Yes, but that's not what I meant.

I meant that for any interacting system of bodies, the total change of
the kinetic energy for any process is a frame invariant -- a genuine
one, the same for all observers as measured in their own proper
coordinates, not the dilute second order kind you are talking about.

Here's a short proof.

Assuming the masses are constant ...

KE_tot = sum[(1/2)m_i(v_i)^2]

d/dt {KE_tot} = sum[m_i v_i (d/dt)v_i] = sum[v_i(d/dt)p_i]

Ok, that's in one frame. Now make a galilean transformation to
another frame: we add some v' -- the same v' -- to all v_i's. So the
time derivative of KE_tot changes by a term of form v' sum[(d/dt)p_i].

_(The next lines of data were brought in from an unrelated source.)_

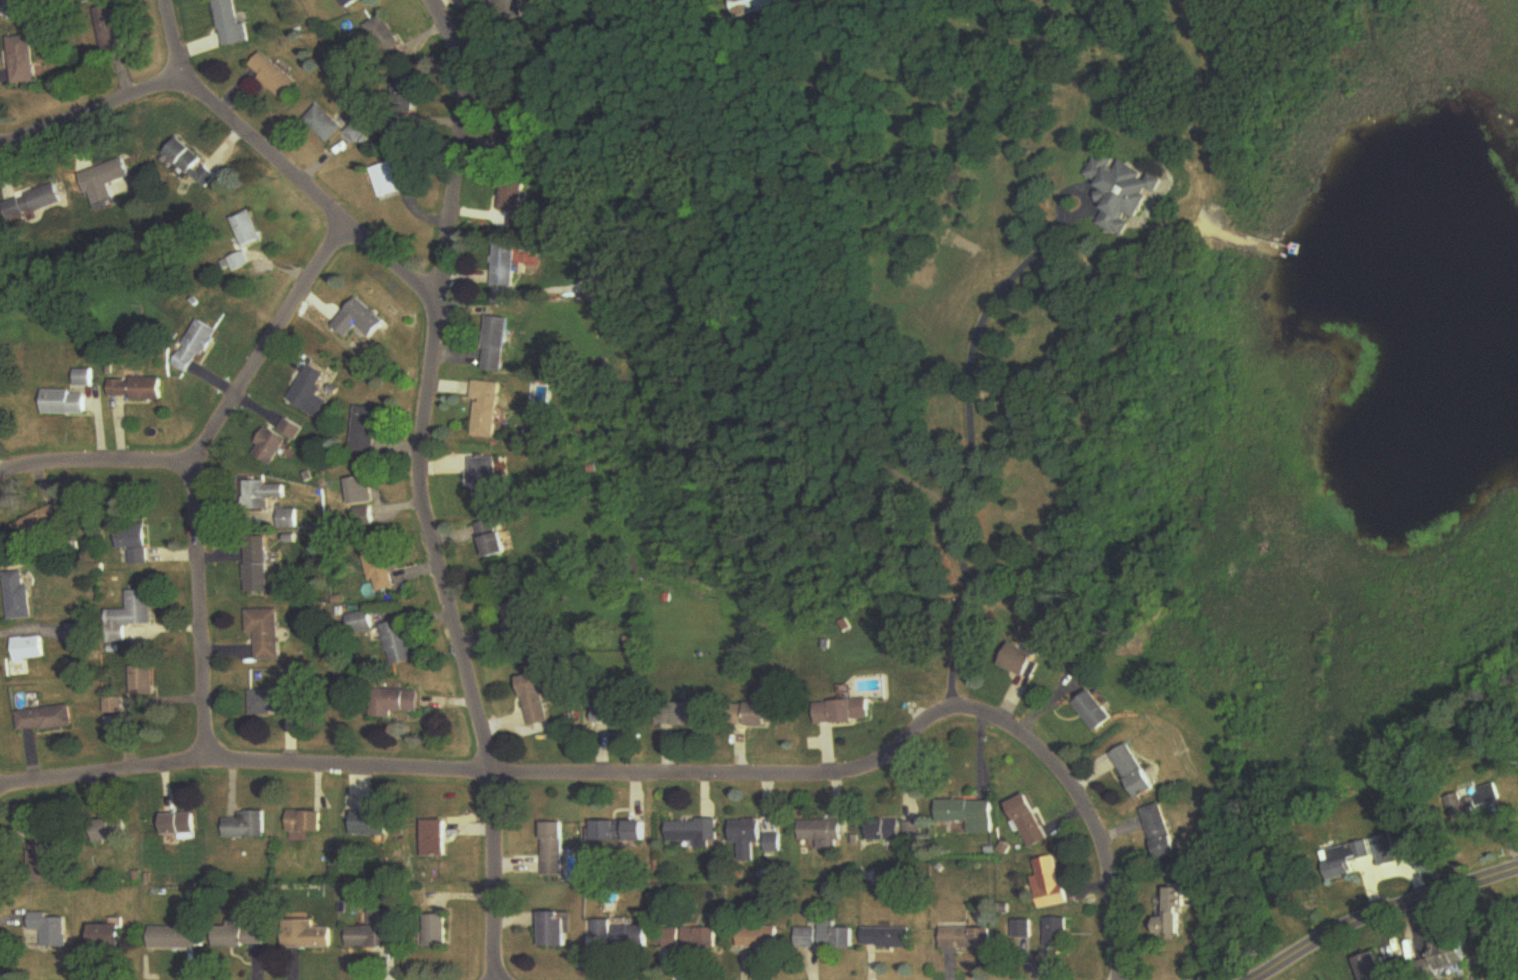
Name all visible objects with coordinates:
building: (350, 3)
building: (756, 6)
building: (510, 10)
building: (15, 11)
building: (232, 22)
building: (112, 29)
building: (384, 37)
building: (23, 60)
building: (274, 76)
building: (404, 97)
road: (88, 110)
building: (324, 124)
building: (355, 132)
building: (519, 136)
building: (192, 163)
road: (275, 166)
building: (389, 179)
building: (105, 181)
building: (1123, 192)
building: (514, 195)
building: (33, 203)
building: (248, 230)
building: (239, 262)
building: (506, 265)
building: (361, 314)
building: (496, 345)
building: (194, 348)
building: (84, 379)
building: (136, 389)
building: (310, 393)
building: (65, 403)
building: (488, 409)
building: (1, 416)
building: (364, 430)
building: (277, 442)
road: (969, 447)
road: (96, 463)
road: (195, 471)
building: (487, 481)
road: (421, 488)
building: (358, 491)
building: (260, 494)
building: (363, 518)
building: (288, 519)
building: (42, 524)
building: (495, 540)
building: (135, 543)
building: (256, 567)
building: (380, 572)
building: (18, 599)
building: (129, 616)
building: (359, 623)
building: (520, 623)
building: (264, 633)
building: (80, 634)
building: (398, 644)
building: (28, 650)
building: (1021, 661)
building: (142, 682)
building: (536, 700)
building: (275, 703)
building: (395, 703)
building: (1095, 712)
building: (842, 713)
building: (684, 714)
building: (765, 714)
building: (614, 716)
building: (44, 720)
road: (469, 766)
building: (1136, 772)
road: (1079, 795)
building: (1478, 804)
building: (968, 815)
building: (304, 822)
building: (1030, 822)
building: (175, 825)
building: (371, 825)
building: (244, 827)
building: (107, 830)
building: (620, 831)
building: (745, 831)
building: (894, 831)
building: (692, 832)
building: (1163, 832)
building: (821, 834)
building: (436, 839)
building: (1407, 841)
building: (771, 844)
building: (552, 849)
building: (1386, 850)
building: (40, 855)
building: (1345, 860)
building: (1051, 883)
building: (1177, 915)
road: (1384, 915)
building: (601, 929)
building: (49, 930)
building: (555, 930)
building: (1023, 930)
building: (379, 932)
building: (438, 932)
building: (1058, 934)
building: (106, 937)
building: (239, 937)
building: (631, 937)
building: (174, 938)
building: (309, 938)
building: (758, 938)
building: (825, 938)
building: (887, 938)
building: (690, 939)
building: (967, 939)
building: (1446, 957)
building: (1379, 969)

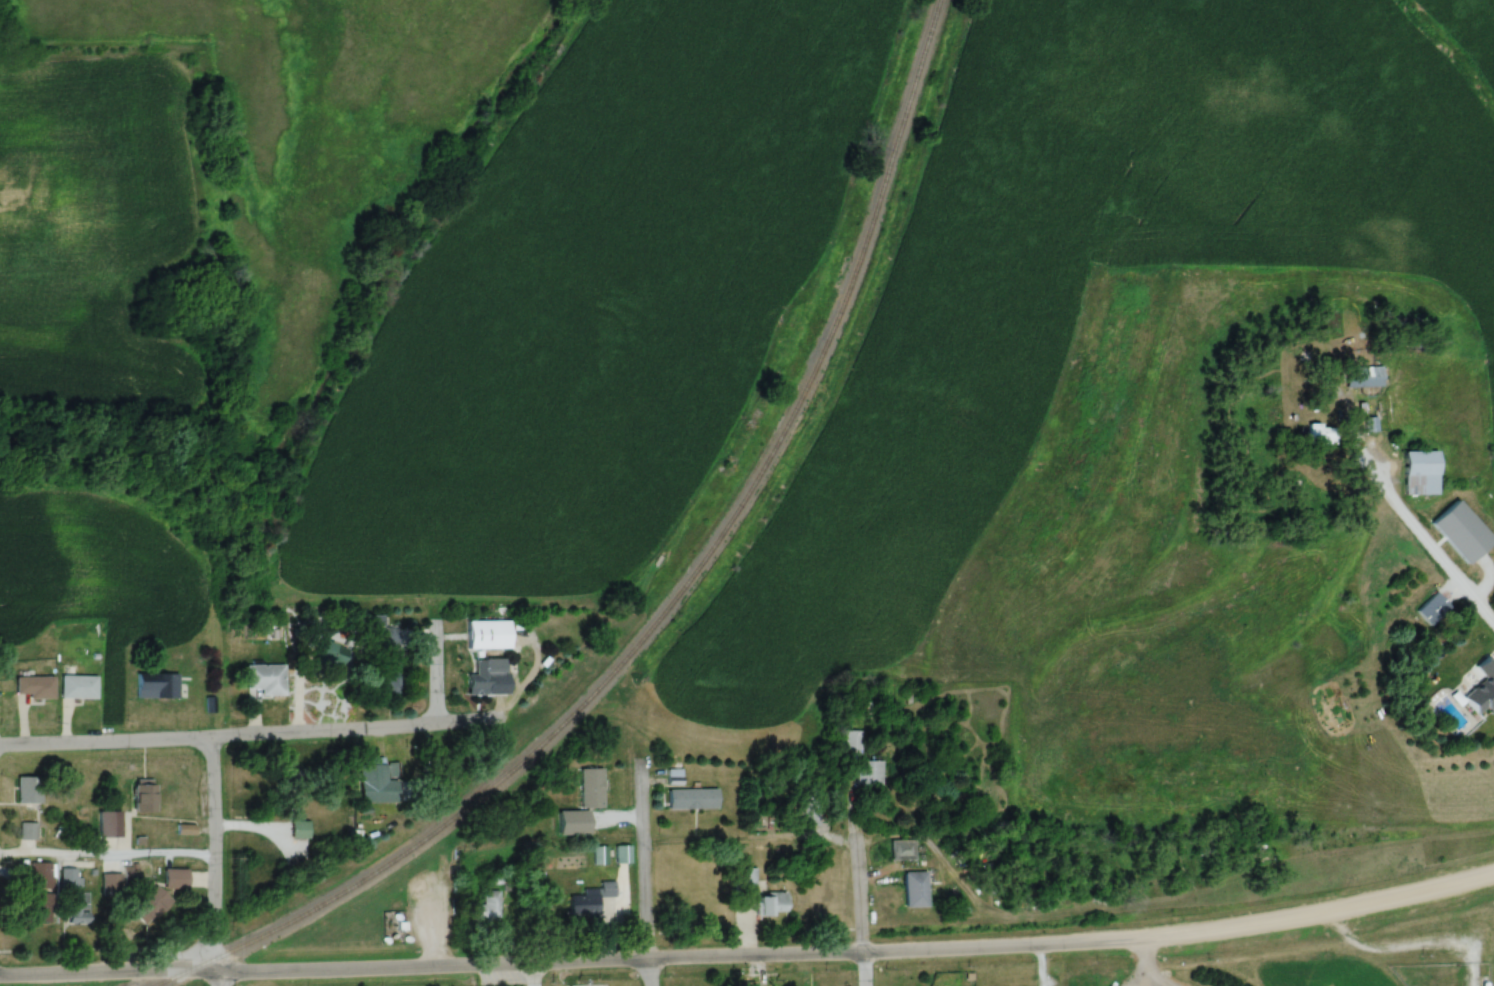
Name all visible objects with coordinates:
building: (1363, 378)
building: (1370, 425)
building: (1321, 435)
building: (1421, 473)
building: (1460, 532)
road: (1416, 539)
railway: (675, 597)
building: (1433, 609)
building: (489, 635)
building: (329, 655)
building: (385, 659)
building: (486, 675)
road: (431, 676)
building: (266, 679)
building: (157, 685)
building: (35, 687)
building: (79, 687)
building: (1483, 688)
road: (233, 736)
building: (852, 741)
building: (869, 775)
building: (293, 778)
building: (591, 788)
building: (28, 791)
building: (145, 799)
building: (692, 799)
building: (573, 824)
building: (109, 825)
building: (185, 830)
building: (27, 831)
building: (298, 831)
building: (348, 837)
road: (748, 845)
building: (902, 850)
building: (621, 855)
road: (209, 861)
road: (104, 862)
building: (128, 876)
road: (643, 876)
building: (175, 880)
building: (745, 882)
building: (111, 885)
building: (916, 890)
building: (41, 893)
building: (74, 898)
building: (590, 899)
building: (156, 902)
building: (772, 905)
building: (488, 908)
road: (853, 920)
road: (1312, 920)
road: (564, 962)

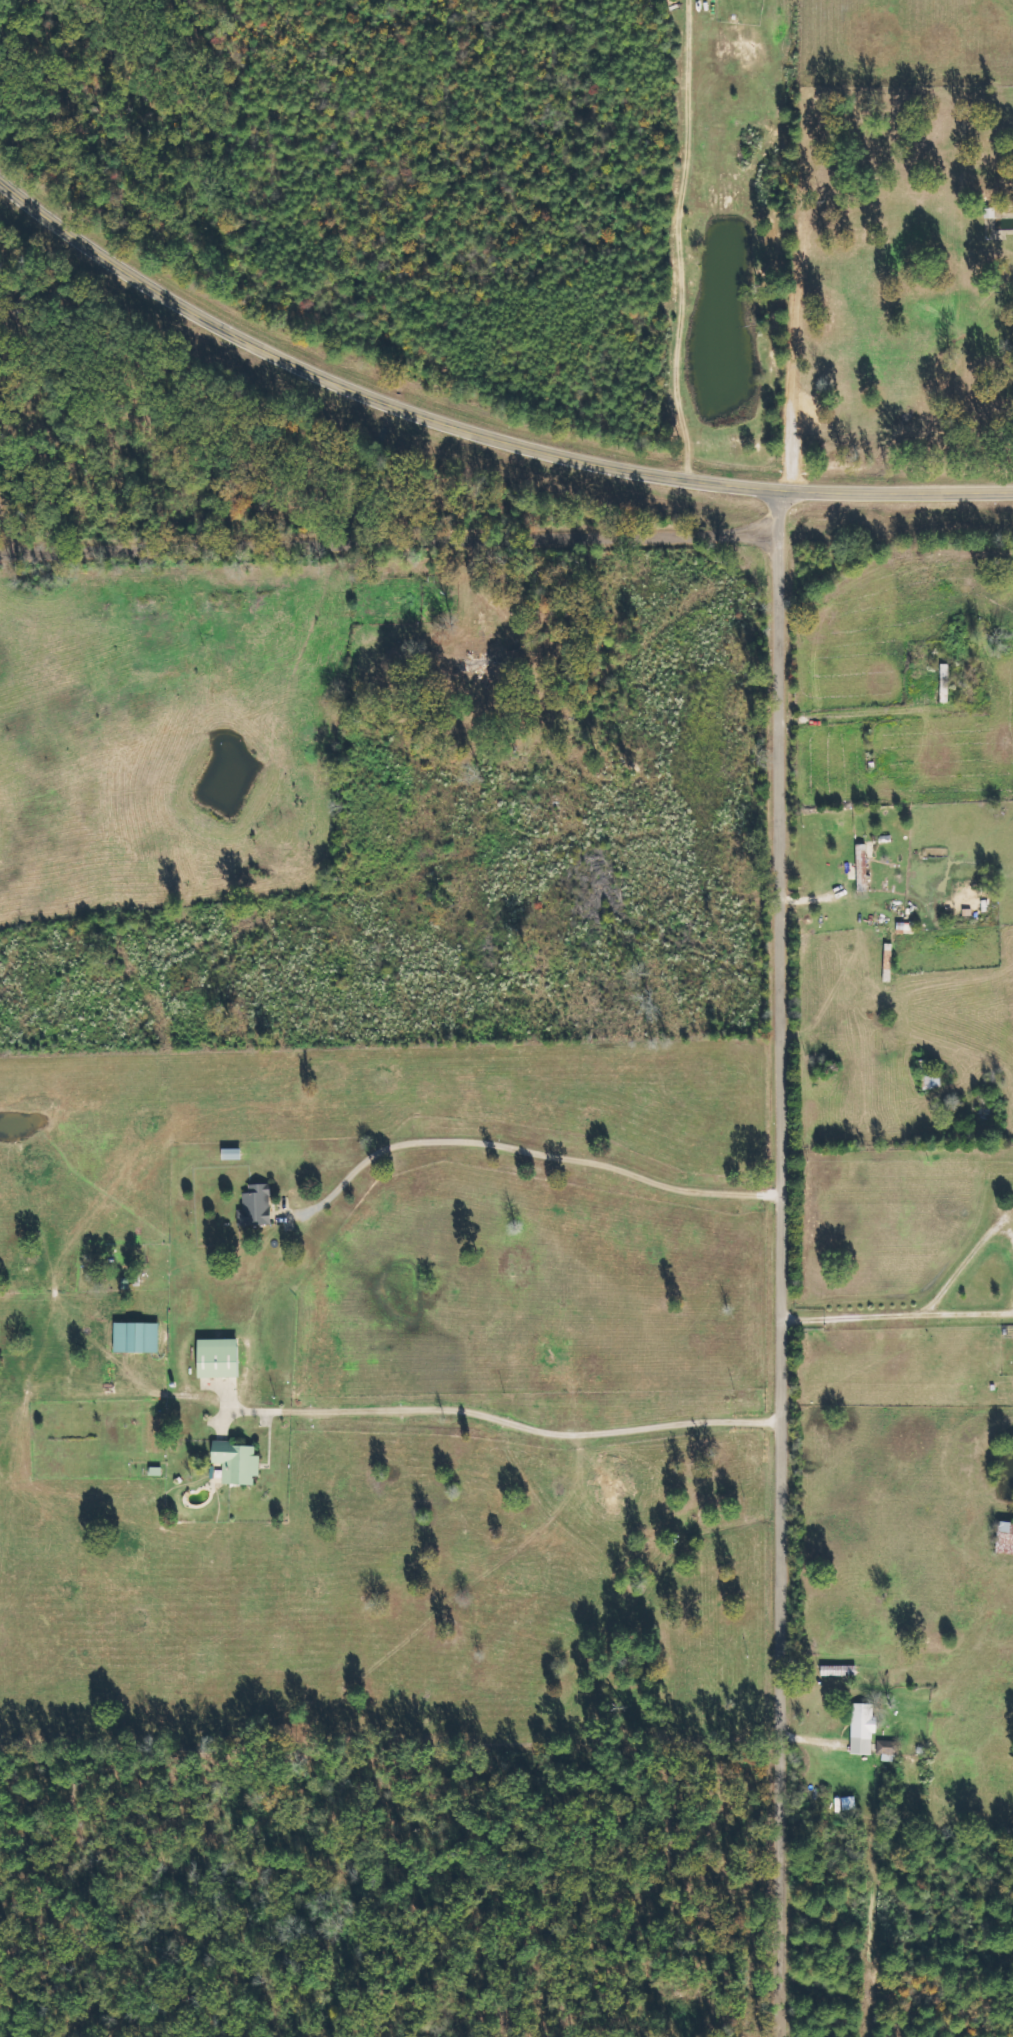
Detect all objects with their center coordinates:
road: (476, 433)
road: (10, 532)
road: (393, 546)
building: (860, 866)
building: (258, 1205)
road: (789, 1263)
building: (139, 1337)
building: (222, 1357)
building: (240, 1462)
building: (1003, 1536)
building: (861, 1727)
building: (887, 1746)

But, the object inside the last sum is just f_i, and sum[f_i] = 0 by
Newton's third law so long as all forces are interaction forces
between the bodies. So as long as we consider a closed system (don't
have any unpaired forces) the time rate of change of KE is a true
frame invariant.

OTOH, perhaps you were referring to the energy dissipation of a
particular vehicle, which is not an invariant, and I shouldn't have
butt in. When we change frames the energy accounting moves around,
even though the net change is invariant.